ATP activates ataxia-telangiectasia mutated (ATM) in vitro. Importance of autophosphorylation

Ataxia-telangiectasia Mutated (ATM), mutated in the human disorder ataxia-telangiectasia, is rapidly activated by DNA double strand breaks. The mechanism of activation remains unresolved, and it is uncertain whether autophosphorylation contributes to activation. We describe an in vitro immunoprecipitation system demonstrating activation of ATM kinase from unirradiated extracts by preincubation with ATP. Activation is both time- and ATP concentration-dependent, other nucleotides fail to activate ATM, and DNA is not required.
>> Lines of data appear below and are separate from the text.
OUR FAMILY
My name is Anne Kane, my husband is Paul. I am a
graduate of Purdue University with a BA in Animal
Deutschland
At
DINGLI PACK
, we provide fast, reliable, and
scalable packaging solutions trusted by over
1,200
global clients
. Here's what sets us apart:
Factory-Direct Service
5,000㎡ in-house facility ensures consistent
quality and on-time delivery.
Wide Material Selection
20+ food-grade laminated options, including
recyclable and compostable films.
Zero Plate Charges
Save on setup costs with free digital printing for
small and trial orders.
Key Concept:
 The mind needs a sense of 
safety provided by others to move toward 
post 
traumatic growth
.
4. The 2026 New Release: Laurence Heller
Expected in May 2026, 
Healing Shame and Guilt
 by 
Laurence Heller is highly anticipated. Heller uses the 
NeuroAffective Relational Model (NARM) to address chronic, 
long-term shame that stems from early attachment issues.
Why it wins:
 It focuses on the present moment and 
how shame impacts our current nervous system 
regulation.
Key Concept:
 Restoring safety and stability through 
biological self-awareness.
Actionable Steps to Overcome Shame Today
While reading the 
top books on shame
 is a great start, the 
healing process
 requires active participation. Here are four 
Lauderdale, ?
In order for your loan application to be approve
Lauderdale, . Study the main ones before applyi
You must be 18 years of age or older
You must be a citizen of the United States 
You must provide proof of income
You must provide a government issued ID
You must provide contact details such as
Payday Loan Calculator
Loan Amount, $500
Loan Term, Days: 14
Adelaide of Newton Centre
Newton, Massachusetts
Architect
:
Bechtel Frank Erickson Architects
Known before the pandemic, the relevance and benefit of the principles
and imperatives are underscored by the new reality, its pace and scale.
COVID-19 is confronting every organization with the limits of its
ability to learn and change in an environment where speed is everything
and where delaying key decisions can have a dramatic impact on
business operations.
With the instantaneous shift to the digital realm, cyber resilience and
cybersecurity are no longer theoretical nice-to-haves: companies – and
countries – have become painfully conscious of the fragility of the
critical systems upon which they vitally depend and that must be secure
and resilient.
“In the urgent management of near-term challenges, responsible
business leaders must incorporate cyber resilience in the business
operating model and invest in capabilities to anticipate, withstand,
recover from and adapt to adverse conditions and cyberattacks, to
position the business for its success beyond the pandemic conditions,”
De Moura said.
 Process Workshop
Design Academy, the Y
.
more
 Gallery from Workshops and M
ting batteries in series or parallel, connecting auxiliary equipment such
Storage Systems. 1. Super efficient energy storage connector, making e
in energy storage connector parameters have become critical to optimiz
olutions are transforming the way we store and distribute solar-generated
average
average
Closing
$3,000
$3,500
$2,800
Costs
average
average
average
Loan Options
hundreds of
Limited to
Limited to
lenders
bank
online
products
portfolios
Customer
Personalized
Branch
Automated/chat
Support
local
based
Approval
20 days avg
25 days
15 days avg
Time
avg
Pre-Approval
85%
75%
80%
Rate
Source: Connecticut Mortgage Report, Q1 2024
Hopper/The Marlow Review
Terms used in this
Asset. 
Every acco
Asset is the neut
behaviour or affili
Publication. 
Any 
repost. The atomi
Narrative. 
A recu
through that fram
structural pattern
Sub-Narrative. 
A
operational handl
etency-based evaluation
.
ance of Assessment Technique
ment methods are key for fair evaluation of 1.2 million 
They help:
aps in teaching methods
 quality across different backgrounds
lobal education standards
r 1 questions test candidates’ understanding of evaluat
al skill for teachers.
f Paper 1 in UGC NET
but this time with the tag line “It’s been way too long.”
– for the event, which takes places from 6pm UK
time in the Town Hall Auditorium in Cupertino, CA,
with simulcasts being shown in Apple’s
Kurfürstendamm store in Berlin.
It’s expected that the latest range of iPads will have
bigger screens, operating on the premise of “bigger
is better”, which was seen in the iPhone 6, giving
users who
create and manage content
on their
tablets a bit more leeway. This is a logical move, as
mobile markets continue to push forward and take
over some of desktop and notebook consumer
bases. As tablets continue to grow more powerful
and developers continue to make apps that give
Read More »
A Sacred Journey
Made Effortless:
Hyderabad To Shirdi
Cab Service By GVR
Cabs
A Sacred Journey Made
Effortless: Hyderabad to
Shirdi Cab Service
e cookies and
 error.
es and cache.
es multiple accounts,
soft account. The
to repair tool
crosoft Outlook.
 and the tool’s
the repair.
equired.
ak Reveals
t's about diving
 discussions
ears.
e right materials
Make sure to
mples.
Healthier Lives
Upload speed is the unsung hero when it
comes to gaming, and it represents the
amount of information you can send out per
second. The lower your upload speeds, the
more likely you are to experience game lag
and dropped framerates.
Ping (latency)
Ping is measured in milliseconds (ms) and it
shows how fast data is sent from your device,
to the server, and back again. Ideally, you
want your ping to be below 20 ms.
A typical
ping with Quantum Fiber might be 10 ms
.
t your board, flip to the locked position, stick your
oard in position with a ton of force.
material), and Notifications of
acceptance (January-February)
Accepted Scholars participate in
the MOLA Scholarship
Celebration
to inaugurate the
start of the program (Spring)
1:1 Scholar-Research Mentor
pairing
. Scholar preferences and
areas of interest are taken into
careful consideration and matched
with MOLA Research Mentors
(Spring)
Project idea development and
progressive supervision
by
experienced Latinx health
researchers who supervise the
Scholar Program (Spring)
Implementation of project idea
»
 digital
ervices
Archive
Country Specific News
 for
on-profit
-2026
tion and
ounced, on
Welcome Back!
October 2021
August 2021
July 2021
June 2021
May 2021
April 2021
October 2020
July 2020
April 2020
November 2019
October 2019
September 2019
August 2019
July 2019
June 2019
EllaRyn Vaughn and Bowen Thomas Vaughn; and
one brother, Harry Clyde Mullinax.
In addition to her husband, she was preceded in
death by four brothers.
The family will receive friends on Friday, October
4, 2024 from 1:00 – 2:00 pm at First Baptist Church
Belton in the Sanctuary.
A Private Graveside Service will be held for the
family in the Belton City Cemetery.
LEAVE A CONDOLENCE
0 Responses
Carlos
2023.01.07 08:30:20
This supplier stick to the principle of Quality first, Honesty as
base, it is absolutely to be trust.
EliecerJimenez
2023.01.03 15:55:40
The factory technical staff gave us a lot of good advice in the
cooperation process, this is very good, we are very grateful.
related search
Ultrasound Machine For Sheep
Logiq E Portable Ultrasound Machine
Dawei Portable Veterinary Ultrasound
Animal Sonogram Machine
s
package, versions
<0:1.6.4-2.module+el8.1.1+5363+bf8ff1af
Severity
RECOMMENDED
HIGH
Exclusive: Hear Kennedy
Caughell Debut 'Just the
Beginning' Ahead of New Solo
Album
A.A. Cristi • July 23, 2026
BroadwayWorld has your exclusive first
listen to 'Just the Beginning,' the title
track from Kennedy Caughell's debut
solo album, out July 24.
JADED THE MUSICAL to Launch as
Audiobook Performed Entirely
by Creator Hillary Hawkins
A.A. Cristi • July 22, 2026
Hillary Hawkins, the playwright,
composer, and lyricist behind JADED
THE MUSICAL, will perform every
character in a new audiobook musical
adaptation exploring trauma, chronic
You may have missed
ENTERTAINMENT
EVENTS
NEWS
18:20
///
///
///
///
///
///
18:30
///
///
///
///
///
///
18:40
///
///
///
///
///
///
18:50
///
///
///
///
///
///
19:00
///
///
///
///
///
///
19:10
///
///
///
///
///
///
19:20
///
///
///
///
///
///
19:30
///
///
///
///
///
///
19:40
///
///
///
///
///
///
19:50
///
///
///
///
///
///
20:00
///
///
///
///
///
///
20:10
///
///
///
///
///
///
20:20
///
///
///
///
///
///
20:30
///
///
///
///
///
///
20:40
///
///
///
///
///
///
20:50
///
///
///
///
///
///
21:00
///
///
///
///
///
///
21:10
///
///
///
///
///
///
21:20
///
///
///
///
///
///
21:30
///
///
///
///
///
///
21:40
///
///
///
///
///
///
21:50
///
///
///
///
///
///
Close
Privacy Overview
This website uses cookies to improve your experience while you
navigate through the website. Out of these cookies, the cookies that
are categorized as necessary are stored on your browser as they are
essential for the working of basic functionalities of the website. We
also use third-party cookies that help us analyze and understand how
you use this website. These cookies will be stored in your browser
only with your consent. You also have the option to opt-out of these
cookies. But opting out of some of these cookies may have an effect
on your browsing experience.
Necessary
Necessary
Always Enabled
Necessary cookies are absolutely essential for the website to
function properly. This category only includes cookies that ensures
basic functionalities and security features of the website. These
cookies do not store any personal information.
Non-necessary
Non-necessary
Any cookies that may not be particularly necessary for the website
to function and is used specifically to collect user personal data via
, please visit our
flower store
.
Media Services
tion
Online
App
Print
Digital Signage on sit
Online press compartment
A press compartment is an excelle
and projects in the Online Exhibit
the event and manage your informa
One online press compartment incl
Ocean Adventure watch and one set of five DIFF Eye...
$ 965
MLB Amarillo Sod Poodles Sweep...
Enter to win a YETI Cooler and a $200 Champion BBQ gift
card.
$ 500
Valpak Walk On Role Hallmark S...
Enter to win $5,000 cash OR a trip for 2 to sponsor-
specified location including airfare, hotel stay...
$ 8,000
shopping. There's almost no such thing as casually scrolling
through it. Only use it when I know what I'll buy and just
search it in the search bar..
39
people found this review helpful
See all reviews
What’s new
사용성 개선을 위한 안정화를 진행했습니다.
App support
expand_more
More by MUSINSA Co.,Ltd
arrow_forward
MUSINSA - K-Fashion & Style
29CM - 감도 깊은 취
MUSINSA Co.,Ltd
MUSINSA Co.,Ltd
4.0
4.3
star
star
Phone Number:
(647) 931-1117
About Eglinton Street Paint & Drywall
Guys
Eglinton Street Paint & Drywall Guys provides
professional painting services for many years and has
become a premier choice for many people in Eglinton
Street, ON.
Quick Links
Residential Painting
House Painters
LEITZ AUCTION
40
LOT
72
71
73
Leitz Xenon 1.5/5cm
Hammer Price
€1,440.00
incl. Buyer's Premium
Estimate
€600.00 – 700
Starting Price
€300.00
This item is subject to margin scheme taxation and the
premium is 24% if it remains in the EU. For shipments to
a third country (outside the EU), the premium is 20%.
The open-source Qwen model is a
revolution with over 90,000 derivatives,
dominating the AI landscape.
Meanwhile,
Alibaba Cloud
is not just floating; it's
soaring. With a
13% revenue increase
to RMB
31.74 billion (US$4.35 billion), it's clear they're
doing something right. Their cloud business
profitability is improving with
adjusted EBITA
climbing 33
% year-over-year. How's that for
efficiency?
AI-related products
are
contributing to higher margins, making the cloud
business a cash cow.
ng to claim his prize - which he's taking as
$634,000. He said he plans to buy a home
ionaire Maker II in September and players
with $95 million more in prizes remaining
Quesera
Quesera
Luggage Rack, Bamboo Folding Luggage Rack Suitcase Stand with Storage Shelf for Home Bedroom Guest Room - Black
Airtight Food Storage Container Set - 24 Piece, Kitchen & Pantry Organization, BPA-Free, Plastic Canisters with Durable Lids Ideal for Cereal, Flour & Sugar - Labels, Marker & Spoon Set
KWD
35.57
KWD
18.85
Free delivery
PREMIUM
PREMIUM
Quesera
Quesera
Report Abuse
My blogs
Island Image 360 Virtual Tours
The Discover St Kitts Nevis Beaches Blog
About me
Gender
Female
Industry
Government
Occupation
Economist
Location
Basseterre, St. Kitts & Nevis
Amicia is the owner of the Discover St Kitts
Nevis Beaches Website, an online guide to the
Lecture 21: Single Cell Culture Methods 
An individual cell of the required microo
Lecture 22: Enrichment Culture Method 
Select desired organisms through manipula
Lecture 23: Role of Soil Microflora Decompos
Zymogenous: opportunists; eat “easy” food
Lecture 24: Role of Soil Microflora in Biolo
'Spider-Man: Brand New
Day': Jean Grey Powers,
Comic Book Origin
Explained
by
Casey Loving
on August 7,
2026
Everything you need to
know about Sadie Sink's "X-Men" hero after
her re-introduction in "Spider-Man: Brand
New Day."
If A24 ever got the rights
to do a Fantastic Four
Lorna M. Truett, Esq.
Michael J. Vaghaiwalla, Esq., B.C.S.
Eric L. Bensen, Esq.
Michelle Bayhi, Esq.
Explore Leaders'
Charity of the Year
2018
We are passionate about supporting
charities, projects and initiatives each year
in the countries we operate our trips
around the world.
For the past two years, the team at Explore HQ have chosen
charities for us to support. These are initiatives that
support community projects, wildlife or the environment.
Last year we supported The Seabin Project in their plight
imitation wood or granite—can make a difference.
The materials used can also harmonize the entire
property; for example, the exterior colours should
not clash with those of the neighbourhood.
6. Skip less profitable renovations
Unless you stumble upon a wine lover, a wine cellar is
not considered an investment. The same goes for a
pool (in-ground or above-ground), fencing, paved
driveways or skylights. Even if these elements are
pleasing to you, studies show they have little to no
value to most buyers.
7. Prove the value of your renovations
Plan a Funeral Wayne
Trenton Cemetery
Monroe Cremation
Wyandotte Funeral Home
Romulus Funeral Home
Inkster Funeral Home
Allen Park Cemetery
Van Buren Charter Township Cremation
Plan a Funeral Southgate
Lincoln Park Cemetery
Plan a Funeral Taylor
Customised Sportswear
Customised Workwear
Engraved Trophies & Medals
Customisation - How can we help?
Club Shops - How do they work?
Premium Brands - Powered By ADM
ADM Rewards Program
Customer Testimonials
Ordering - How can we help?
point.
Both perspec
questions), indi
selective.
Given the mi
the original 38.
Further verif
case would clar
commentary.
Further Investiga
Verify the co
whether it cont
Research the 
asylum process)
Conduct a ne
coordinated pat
ATP activation is specific for ATM since it is not observed with kinase-dead ATM, it requires Mn2+, and it is inhibited by wortmannin. Exposure of activated ATM to phosphatase abrogates activity, and repeat cycles of ATP and phosphatase treatment reveal a requirement for autophosphorylation in the activation process. Phosphopeptide mapping revealed similarities between the patterns of autophosphorylation for irradiated and ATP-treated ATM. Caffeine inhibited ATM kinase activity for substrates but did not interfere with ATM autophosphorylation. ATP failed to activate either A-T and rad3-related protein (ATR) or DNA-dependent protein kinase under these conditions, supporting the specificity for ATM. These data demonstrate that ATP can specifically induce activation of ATM by a mechanism involving autophosphorylation. The relationship of this activation to DNA damage activation remains unclear but represents a useful model for understanding in vivo activation.